Efforts to get myself a NIE number (Numero de Identidad de Extranjero) are progressing, though progressing only in the same way that continental drift is. The NIE is the obligatory identity card cum national insurance registration all of us EU immigrants have to have. I'm told I need to carry it with me at all times (my passport too) and should I get stopped in the street by a pair of bored policemen initiating a routine check failure to have one or other of these items about my person may result in several hours down at the nick. It happens apparently.
As my plans here include the notion of trying to flog some paintings on street corners I figure getting myself fixed up with all the right documentation is probably prudent. At least then, as they confiscate my stuff I can wave my ID card at them before I get the time honoured kicking for good measure.
Of course this being Spain it's already taken me two trips into town to get as far as I have - which is merely to get myself a copy of the correct form. Not bad going I'd say considering on the first trip I made to the police comisaria office I got told I was in the wrong place (naturally) and I'd need to go and visit the nearest British Embassy. They thought there was possibly one in Sevilla, but failing that 'there's definitely one in Madrid'. Ok, well thanks for that. Helpful, not.

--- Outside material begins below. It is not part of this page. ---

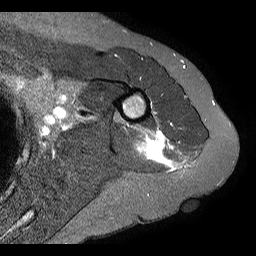
MRI of an extremity soft-tissue mass, one axial slice; position 4 of 20 along the scan axis; STIR; 256 × 256 image matrix, field of view 150 × 150 mm. Female patient. From the clinical record (not read from this slice): histological type: malignant fibrous histiocytoma; grade: low; site of the primary tumour: left arm.
Structures marked on this image (outlined manually by an expert reader):
- gross tumour volume (mass): bounding box (x1, y1, x2, y2) in pixels: (134, 133, 166, 166)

I found an official who was willing to listen to what I actually wanted and she informed me that though the comisaria used to be the correct place to visit for getting this sort of thing done it no longer was. I was indeed in the wrong place. More promisingly though the place I needed to go visit was conveniently at the other end of town. She gave me an address but no map or helpful tips on how to get there. I went home and left it for the next day as I was already too depressed to continue on. Anectdotal evidence from those who had gone through this procedure already told of 5 or 6 hour long waits, over several days, in sweaty offices and I wasn't in the mood.
Name: Dohren, Derek
Distinguishing features: irritated, bemused, befuddled, top of head missing.
So, next day, in probably the most violent and sustained period of rain here to date, I walked 2 miles across the city looking for the right place, a place I was fully expecting to turn out to actually be another wrong place.
I eventually found it, some sort of local government office, went in through the security body scanner, and was confronted by a waiting throng of about 50 people, all of them clearly of various nationalities. I informed Mr. Security what I was requiring and he asked me where I was from. 'Liverpool, England' I said and handed him my passport. He gave me a form, which I subsequently learned was the official NIE application form. I was then given a ticket with a number on, told to sit down, and then informed that when my ticket number appeared on the big screen on the wall (he pointed at the big screen on the wall to emphasise this point) I should proceed through those doors there (he pointed again at those doors there) and go and sit at that desk there, the one with 'number 11' above it (he lengthened his arm to full capacity to indicate desk number 11).
I sat down and prepared myself for a wasted day. Bizzarely, I'd only been sat for 3 seconds when my number popped up on the screen. Clearly it was a trap and I looked around to see if anyone else moved. No one did so I got up and went in through the doors to go and sit at desk number 11 like I'd been told. Obviously it can't have been my turn already but I thought I'd plead ignorance - my number was up on the board after all.
No one was behind the desk 'serving' but several people were being seen to at other desks. One of the female Vogons at one of the desks, a hatchet faced harridan clearly having a bad day, shouted something over to me. I deduced from the tone (though I couldn't understand a word she said) that she was asking 'oi, what the feck do you think you're playing at?' I ignored her. Within a few more seconds another fembot appeared and sat down at my desk. I showed her the NIE form and she laughed. 'No, no, no' she said, shaking her head. I didn't have the will or the vocabulary to argue with her and waited to see what city she was going to send me to next. Obviously the downturn in events was my own fault for being lucky enough to be seen to so quickly.
As it happened though it wasn't so bad. She got out a calendar instead and told me to come back on February 23rd, at 10 o'clock. It was a 2010 calendar too. There was nothing else to be said on the matter and that was that. I felt quietly pleased that steady, if unspectacular progress, is relentlessly being made. My tectonic plate may well be another half centimetre nearer to colliding with the Spanish NIE shelf by next Tuesday. Who knows?
I'll keep you posted on how that goes then. I'm assuming I fill out the form before I return though doubtless the office will be closed all day of the 23rd owing to some saint's day or other.